We can do it, so we will do it.
This blog has stood empty for too long! Introductory Post Time has arrived, and lucky me! I’m going first.
Paul wanted us both to talk a little bit about ourselves, and about why we've decided to pour so much of our time into running a quarterly genre magazine. Short version: my name is Alison! I love stories. I want to help connect people with fiction that they'll care about.
A useful (important?) thing to know about me is that while I've always been a writer, up until recently my professional world was largely confined to comics. And not mainstream superhero comics either. My cohort is mostly graphic novelists and webcomics folks, the sort who started their careers with handmade minicomics and worked their way up to graphic memoir or sprawling online narratives.

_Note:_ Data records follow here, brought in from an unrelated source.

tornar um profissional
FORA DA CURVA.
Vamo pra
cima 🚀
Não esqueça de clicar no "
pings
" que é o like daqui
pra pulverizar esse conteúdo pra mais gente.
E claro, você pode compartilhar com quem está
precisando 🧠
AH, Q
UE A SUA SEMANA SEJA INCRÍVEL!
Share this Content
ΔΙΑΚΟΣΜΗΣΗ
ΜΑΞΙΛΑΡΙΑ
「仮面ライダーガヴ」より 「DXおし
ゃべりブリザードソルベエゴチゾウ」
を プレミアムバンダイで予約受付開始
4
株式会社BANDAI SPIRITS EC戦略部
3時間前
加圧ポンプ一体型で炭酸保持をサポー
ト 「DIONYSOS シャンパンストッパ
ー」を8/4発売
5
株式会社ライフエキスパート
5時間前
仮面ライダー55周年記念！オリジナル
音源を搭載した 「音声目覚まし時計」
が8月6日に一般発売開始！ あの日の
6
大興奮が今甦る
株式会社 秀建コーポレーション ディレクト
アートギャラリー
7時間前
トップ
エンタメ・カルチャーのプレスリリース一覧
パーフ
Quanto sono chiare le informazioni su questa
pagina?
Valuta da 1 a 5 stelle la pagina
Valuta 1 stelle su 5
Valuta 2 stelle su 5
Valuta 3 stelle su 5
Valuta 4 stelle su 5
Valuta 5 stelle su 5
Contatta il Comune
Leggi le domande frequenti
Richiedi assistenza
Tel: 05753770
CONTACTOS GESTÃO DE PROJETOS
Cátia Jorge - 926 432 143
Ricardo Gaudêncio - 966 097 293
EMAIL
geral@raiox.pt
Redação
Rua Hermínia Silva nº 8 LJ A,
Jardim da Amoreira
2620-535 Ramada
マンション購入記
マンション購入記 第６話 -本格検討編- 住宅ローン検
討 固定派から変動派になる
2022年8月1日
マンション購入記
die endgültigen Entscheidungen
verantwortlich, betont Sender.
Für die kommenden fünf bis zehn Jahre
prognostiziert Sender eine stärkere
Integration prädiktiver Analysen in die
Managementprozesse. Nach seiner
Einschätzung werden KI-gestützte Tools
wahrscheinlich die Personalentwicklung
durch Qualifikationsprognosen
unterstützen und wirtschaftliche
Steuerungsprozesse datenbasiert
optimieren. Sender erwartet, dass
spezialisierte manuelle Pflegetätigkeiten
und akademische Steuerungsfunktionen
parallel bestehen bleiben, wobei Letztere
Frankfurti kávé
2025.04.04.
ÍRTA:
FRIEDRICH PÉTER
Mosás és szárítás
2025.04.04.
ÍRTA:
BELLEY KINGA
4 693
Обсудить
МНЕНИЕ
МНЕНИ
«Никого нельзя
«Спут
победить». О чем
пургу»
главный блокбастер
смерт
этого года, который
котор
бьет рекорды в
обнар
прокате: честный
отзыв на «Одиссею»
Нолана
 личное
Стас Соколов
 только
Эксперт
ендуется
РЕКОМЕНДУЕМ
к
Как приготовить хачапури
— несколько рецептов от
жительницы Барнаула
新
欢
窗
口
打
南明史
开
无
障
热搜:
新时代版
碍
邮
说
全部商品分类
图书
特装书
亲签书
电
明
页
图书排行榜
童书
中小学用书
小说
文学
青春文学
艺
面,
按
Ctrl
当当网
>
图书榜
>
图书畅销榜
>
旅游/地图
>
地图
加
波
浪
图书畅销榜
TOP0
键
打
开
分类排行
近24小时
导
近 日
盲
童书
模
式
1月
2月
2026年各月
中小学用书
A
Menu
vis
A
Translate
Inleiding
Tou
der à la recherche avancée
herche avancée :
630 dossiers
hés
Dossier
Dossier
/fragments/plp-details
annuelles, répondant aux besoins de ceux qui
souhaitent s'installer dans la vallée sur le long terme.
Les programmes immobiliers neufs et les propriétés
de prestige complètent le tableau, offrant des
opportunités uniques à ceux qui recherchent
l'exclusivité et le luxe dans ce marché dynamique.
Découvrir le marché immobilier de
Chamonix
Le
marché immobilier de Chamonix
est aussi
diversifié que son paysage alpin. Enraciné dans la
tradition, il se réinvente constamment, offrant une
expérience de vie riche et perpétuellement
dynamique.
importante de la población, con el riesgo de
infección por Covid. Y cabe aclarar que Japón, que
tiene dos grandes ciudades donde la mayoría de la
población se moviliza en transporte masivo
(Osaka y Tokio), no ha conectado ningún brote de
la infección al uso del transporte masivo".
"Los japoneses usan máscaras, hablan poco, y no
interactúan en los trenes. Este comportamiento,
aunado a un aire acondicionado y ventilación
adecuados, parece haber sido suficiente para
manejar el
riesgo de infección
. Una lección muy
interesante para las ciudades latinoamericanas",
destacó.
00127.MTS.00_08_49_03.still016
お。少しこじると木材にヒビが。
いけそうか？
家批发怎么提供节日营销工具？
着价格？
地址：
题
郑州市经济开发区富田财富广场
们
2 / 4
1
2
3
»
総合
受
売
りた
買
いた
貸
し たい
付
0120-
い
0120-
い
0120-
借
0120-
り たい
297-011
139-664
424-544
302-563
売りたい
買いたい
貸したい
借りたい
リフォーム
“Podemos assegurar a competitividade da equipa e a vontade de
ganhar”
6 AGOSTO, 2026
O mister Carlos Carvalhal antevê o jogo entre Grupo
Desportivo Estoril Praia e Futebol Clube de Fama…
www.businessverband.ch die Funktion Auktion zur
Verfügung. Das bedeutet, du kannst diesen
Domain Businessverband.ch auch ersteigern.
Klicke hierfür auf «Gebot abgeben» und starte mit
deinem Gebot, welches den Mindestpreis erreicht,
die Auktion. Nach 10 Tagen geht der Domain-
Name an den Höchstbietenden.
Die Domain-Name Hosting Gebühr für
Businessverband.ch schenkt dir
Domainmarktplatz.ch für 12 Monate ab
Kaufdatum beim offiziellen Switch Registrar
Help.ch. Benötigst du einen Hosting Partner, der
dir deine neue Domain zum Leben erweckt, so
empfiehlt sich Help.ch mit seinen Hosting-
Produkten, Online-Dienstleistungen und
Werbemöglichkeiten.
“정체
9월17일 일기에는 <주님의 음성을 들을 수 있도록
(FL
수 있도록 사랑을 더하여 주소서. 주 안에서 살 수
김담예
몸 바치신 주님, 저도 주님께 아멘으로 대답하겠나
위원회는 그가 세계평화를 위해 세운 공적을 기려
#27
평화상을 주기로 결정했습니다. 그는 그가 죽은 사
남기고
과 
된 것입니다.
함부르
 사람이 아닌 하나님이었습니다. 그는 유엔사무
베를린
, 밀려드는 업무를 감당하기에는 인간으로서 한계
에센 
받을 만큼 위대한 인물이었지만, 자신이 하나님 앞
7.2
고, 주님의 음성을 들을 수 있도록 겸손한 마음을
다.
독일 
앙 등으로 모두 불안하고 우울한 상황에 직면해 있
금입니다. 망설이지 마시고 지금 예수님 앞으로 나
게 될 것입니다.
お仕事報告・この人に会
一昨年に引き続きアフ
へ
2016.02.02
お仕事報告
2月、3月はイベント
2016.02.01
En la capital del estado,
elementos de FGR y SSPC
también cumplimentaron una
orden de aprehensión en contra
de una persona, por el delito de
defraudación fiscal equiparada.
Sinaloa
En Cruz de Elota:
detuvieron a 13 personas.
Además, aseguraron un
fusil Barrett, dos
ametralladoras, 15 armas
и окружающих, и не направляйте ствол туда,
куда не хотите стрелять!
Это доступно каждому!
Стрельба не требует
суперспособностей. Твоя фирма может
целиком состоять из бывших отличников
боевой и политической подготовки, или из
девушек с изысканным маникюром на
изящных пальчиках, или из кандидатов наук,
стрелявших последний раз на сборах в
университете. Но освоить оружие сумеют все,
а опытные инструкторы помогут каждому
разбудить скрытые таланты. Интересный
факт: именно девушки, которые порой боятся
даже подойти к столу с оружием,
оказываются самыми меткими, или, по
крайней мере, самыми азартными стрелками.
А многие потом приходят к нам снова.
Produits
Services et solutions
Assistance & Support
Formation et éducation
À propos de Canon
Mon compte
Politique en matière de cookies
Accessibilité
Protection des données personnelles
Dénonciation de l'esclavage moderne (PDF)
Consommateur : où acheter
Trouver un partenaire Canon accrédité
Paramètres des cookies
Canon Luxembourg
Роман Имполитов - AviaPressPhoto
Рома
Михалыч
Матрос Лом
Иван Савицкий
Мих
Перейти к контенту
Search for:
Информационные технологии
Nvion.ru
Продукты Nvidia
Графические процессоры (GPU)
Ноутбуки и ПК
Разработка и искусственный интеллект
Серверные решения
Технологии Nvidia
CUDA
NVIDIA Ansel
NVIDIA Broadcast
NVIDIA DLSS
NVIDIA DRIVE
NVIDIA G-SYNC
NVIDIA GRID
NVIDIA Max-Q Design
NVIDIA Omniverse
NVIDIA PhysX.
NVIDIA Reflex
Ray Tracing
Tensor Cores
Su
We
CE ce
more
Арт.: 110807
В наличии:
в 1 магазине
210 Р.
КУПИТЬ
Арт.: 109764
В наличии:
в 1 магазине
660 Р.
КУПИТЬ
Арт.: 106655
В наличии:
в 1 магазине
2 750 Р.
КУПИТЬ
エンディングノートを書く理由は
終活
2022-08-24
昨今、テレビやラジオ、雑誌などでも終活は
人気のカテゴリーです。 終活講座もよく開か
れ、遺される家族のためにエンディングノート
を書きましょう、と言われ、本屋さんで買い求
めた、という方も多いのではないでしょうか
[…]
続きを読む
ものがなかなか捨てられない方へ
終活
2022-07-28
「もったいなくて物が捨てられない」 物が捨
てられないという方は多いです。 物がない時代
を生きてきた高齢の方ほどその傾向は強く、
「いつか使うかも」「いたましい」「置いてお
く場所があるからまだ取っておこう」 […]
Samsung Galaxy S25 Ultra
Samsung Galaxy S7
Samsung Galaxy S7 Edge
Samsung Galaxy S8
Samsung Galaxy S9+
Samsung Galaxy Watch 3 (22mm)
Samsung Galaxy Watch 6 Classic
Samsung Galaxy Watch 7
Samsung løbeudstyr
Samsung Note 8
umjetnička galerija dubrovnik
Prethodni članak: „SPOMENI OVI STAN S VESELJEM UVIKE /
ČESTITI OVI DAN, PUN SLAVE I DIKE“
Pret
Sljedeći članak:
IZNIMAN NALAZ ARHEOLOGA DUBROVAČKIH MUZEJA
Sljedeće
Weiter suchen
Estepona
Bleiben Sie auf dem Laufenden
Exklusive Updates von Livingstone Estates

In the world of creator-owned comics, the stigma of self-publishing ranges from slight to nonexistent. Big publishers are great for distribution, for marketing, for getting your work into the hands of more readers than might otherwise discover you. But you don't need to sign with Macmillan or Scholastic to be seen as legitimate. In some cases, really, the opposite is true. Small presses and self publishing are where you find some of the major works of comics "literature." There's a thriving "Comic Arts Fest" scene with dozens of shows focusing on books that people make and distribute themselves. If you've ever been to one of them—SPX, TCAF, MoCCA—then you already know what I mean.
I knew going in that prose was different. There are plenty of self-publishing success stories, particularly in genre, and lots of small token and semi-pro markets with dedicated followings and respected editorial staffs. But over in these parts, it still feels like there's a stark division between "professional" and "amateur”; a creeping feeling that to many folks in the community, you're either a "legitimate" publisher of note or you're little more than a vanity press.
I post comics to my personal website or print them as hand-stapled minis without even thinking about it. I simultaneously write comics for major publishers and make small stories that I staple on my kitchen table, and I have never once worried that my editor or my friends or my readers would think less of me for it. I have no reason to think that self-publishing a comic would count as a strike against it.
All of which is a roundabout way of saying: a big part of why I agreed to come on as co-editor of The Sockdolager is because I fundamentally don't think that a micro press is any less legitimate than a major one, whatever "legitimate" even means. I think that Paul and I are pretty okay folks with pretty good taste in fiction, and that between the two of us we can put together a collection of awesome stories that people like us would want to read. I believe very strongly in promoting work that I love, and in paying creators as much as I can afford to for the privilege. I believe that a great many "reprint" stories haven't had as large of an audience as they deserve, and I want to help do something to change that. And perhaps most importantly, I believe that small presses have the freedom to champion marginalized voices in ways that are still difficult for larger publishers.
Lots of excellent people have worked for many years to build a vibrant community of upstart prose publications. I very much look forward to joining their ranks.